A recent Breitbart.com article tells the story of a former Chinese work-camp inmate, who objects to business with China by NBA players like LeBron James:
Tursun’s testimonies have provided some of the most detailed information the outside world has on the atrocities Chinese agents commit against Uyghurs and other ethnic minority Muslims in the country. She has said Chinese police arrested her after, with infant triplets, she returned home to her parents following studying abroad in Egypt. Among the many atrocities she endured, she has said, is the killing of one of her triplets and extreme personal torture to herself, including electrocution, beatings, drugging, and sleep deprivation. The Chinese government has responded to Tursun’s claims by mocking them, declaring in state media that Chinese people “laughed” at her ordeal and scurrilously accusing her of carrying sexually transmitted diseases.
Applying the preferred legal process in the US, Tursun was where she was because of her own poor life decisions. Now she wants to blame it on other people like LeBron James.
Notice Tursun does not seem to complain about whether this was supported by Chinese law, whether there was any kind of trial or not, or whether there should be. Stories about Chinese labor camps never dig into the administrative process for choosing who gets put in camps. They instead attack the camps at a more general level, where they object to the punishment itself as unjust.

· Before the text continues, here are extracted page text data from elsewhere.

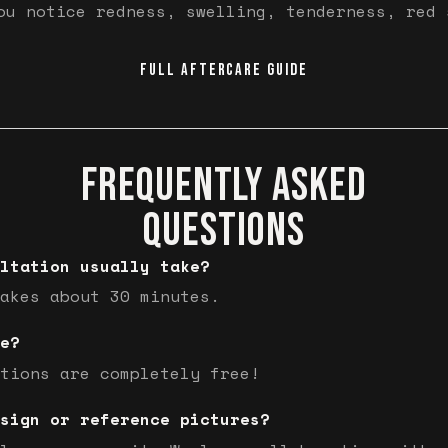
ou notice redness, swelling, tenderness, red 
FULL AFTERCARE GUIDE
FREQUENTLY ASKED
QUESTIONS
ltation usually take?
akes about 30 minutes.
e?
tions are completely free!
sign or reference pictures?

US critics of Chinese work camps do not seem to object to the lack of a trial, or the process that leads to the punishment. They just disagree with the punishment itself. It’s just a disagreement between two cultures, about who should get sent to work camps without a trial, for what reasons, and what should then happen there.
Nobody really wants jury trials. In fact people in the US, like everywhere in history, want to do away with jury trials, so the government can directly and efficiently inflict the aggression preferred by members and supporters of the ruling faction. In the US, this translates to police being encouraged to frame people for crimes, so long as the local 51% majority thinks the outcome is an appropriate and enjoyable torture of undesirables.